Ayla’nın evdeki adı “Cadı”dır. Babası onu öyle sever. Küçük kız da bu adı benimser. Ayla’nın yalnızca dışarıda kullanılması gereken bir ad olduğunu sanır.
Selahattin Bey, öğretmenliğe döner. İstifa edip meslekten ayrıldığı için hakkettiği maaş derecesinden aşağı dereceden işine dönebilmiş, aylığı azalmıştır. Halkevindeki işini sürdürür. Şükrü Çelenk’in gazetesinde çalışır. Üç iş… Yine de kazandığı para geçinmeye yetmeyecek kadar gülünçtür.
Kurtuluş İlkokulu
Ayla yazdan beri bulduğu her şeyi kekeleye kekeleye okumaktadır. Bir sabah annesi elini yüzünü iyice siler, ona en iyi giysisini giydirir. Babası elinden tutar, Kurtuluş İlkokuluna giderler. Babasının onu belli sürelerde oturmak, uslu durmak zorunda kalacağı bir sınıfa sokacağından haberi yoktur. Bir kadın öğretmen, üç hafta geç geldiği için Ayla’nın zorluk çekeceğini söyler ancak o, bu sözlerden bir şey anlamaz. Sınıfta aritmetik diye bir şey yapılır, çocukların önlerinde fasulyeler, kibrit çöpleri vardır. Yarın o da fasulyeler ve kibrit çöpleri getirmek zorundadır. Ayla üzerinde durmaz. Yarın okula gitmeyecektir. Okul, gitmeye değmeyecek kadar aptal bir yerdir. Ancak annesi onun gibi düşünmez. Kızının karşı çıkışlarına aldırmaz. Ağabeyinin yanına onu katar, okula yollar. Defter alamadıkları için babası, basılı gazete artıklarından ona uydurma bir defter yapmıştır. Cebine de küçük bir parça nurkalem (hemen kırılan kötü kalemler) koymuştur. Ayla’nın önlüğü ve yakası da yoktur. Çantası, fasulyesi, kibrit çöpleri…

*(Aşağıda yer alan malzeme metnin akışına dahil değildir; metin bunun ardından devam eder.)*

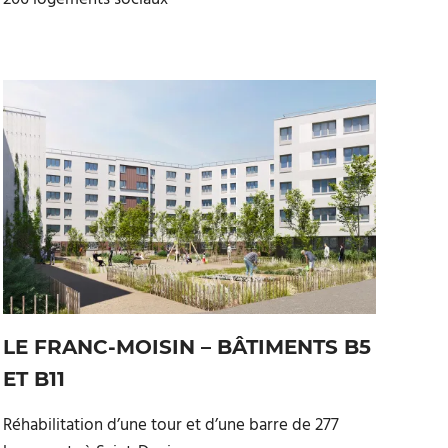
LE FRANC-MOISIN – BÂTIMENTS B5
ET B11
Réhabilitation d’une tour et d’une barre de 277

Öğretmeni Ayla’nın okumayı bildiğini anlayınca ona şiir bilip bilmediğini sorar. Bilmez mi? Hemen kendi şiirlerinden birini okumaya başlar. Aferin alır ancak öğretmeni “Şimdi şiir öğreneceğiz,” deyince Ayla büyük bir düş kırıklığına uğrar. O zaten babasına şiirler okuyordu. Babası da onu alkışlıyordu. Şiir onun yarattığı bir sanat değil miydi? Herkes nasıl şiir okurdu? Sınıf, şiir ezberlemeye durunca Ayla dehşet içinde kalır. Sanatı, yeteneği, alkışları çalınıyordur. Şiirin dünyanın en eski sanat dallarından biri olduğunu öğrenince, onun yarattığı bir şey olmadığını anlayınca çok üzülür. Bir daha şiirden söz etmez. Yazıyı öğrendikten sonra şiir yazmaya da kalkışmaz.
Ayla’nın mutsuz, önlüksüz okul günleri on beş gün sürer. Kutlu ailesi para bulsaydı büyük oğulları Altan’a yeni bir önlük alınacak, onun küçülen önlüğü de Ayla’ya kalacaktı. Bu durumda Ayla’nın gelecek yıl okula başlamasından başka çare yoktur. Ayla, nefret ettiği okula gitmesi gerekmediğini anlayınca “Yaşasın parasızlık!” diye sevinçten göklere uçar.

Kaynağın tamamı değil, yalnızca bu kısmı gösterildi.